Arbeiten während der Periode (Monatsblutung)
Bei Sexualverkehr ohne Präservativ besteht während der Monatsblutung eine noch größere Ansteckungsgefahr, da der Gebärmuttermund weiter als sonst geöffnet ist und daher Krankheitserreger leichter in die Gebärmutter eindringen können. Während der Regel kann weder ein "Schwämmchen", noch ein Tampon, noch Watte vor dieser erhöhten Ansteckungsgefahr bei einem "Ohne-Service" schützen. Ganz abgesehen davon bleibt die immer gegebene Ansteckungsgefahr beim Vaginalverkehr ohne Präservativ natürlich auch während der Regel bestehen.
Durch Menstruationsblut erhöht sich die Ansteckungsgefahr für den Freier bei allen Sexualpraktiken, bei denen Menstruationsblut auf offene Wunden bzw.
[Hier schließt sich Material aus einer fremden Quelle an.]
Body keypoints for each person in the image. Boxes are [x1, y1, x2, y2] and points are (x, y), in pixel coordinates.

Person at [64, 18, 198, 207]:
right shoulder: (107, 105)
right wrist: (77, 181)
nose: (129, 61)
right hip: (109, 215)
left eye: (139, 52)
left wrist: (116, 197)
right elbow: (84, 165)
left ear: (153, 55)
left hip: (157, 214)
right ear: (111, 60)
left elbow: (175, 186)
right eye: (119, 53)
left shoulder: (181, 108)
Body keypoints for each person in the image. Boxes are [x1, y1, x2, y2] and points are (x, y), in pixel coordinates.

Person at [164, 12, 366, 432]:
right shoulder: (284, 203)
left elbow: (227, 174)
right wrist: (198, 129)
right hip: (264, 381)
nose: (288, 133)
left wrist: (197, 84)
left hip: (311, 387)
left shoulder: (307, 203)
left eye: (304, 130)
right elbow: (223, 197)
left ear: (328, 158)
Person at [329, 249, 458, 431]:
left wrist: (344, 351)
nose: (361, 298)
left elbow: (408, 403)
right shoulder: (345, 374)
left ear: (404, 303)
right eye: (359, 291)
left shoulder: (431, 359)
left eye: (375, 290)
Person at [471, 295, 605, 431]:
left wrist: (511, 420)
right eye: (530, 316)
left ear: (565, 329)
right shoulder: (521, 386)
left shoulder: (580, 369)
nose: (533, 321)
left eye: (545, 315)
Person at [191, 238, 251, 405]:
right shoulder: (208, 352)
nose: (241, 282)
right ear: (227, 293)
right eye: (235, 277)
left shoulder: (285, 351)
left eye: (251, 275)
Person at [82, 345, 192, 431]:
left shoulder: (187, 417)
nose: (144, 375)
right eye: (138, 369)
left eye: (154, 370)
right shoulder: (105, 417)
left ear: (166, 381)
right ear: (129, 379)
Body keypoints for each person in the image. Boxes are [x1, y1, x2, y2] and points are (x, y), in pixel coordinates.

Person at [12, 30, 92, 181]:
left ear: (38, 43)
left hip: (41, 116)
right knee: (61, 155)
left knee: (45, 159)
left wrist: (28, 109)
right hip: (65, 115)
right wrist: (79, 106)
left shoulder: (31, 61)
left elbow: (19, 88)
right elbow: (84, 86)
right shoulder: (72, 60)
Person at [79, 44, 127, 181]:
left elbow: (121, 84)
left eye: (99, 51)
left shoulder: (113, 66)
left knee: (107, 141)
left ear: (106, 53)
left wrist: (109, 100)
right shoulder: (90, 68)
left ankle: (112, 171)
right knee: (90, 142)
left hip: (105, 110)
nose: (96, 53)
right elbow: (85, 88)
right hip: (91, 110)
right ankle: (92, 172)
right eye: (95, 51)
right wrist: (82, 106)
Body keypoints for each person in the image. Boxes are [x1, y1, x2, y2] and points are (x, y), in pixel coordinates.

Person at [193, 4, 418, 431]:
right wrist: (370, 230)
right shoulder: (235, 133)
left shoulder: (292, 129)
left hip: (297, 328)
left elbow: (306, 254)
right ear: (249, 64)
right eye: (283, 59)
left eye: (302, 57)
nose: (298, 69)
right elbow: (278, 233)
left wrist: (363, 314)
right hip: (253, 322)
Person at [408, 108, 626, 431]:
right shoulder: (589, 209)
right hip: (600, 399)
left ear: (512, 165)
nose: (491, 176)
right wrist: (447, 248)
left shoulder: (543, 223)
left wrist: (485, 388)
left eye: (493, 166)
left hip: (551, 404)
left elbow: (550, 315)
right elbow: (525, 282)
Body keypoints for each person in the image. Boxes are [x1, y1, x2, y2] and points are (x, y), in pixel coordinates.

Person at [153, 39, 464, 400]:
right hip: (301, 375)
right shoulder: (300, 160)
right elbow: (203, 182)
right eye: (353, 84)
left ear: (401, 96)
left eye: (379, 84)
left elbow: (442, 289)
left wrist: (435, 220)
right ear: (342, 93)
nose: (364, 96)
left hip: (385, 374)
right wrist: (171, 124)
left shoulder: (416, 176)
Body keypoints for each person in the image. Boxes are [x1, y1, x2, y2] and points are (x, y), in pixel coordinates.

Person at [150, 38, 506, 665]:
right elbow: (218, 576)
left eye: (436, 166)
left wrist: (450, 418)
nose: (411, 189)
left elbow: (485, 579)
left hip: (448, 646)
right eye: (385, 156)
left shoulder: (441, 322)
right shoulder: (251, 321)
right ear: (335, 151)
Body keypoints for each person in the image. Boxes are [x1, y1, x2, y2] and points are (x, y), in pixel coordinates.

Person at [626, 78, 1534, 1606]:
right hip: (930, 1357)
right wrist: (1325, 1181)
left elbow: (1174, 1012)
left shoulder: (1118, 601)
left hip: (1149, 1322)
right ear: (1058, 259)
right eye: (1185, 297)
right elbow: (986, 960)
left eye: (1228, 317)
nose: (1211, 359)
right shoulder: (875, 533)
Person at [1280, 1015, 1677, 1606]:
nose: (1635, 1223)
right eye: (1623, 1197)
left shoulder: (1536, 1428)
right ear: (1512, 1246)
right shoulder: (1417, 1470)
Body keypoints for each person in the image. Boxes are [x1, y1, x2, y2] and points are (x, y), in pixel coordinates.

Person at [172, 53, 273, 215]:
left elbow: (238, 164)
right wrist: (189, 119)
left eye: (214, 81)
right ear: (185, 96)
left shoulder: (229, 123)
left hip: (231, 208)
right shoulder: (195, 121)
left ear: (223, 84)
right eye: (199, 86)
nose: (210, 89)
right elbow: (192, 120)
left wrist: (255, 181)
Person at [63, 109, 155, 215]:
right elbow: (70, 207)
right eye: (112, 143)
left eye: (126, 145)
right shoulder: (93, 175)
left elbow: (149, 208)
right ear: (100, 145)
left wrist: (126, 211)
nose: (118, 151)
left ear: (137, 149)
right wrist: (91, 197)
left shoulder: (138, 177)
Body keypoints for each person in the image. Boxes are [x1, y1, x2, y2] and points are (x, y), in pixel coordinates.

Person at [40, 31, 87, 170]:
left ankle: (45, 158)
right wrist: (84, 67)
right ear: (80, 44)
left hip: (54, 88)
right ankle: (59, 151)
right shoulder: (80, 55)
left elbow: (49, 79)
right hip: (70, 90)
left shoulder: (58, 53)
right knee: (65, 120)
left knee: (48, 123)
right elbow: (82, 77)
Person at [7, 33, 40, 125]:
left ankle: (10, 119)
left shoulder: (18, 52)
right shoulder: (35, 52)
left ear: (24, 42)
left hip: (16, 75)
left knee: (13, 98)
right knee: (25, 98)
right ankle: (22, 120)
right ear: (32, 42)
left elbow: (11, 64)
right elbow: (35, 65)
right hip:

Verletzungen von Schleimhäuten kommen könnte.
Den einzig wirksamen Schutz stellt die Verwendung von Kondomen dar!

Die Spirale als Verhütungsmittel
Die Spirale birgt ein Infektionsrisiko, da das Fädchen, das zur leichteren Entfernung der Spirale meist etwas aus dem Gebärmuttermund herausragt, Viren und Krankheitserregern den Weg in das Innere der Gebärmutter erleichtern kann.

..... und, noch ein paar Tipps von mir ....


Wer Piss-Spiele mag, sollte sich möglichst gegen Hepatitis impfen lassen.

Nach der Session die mit Nadeln durchstochene Stelle wie eine Wunde behandeln.

Auf frisch gepiercte Stellen keine fremden Körperausscheidungen oder Blut kommen lassen.

Wird beim Fisting fetthaltige Gleitmittel verwendet, denkt daran, dass der Anal- oder Vaginalverkehr hinterher riskanter ist, weil Fetthaltiges die üblichen Kondome beschädigen kann.

Frauen sollten Sex-Toys bei sich nicht zuerst anal und dann vaginal benutzen. Dadurch können Bakterien aus dem After in die Scheide gelangen, was mitunter zu höchst unangenehmen Infektionen führt!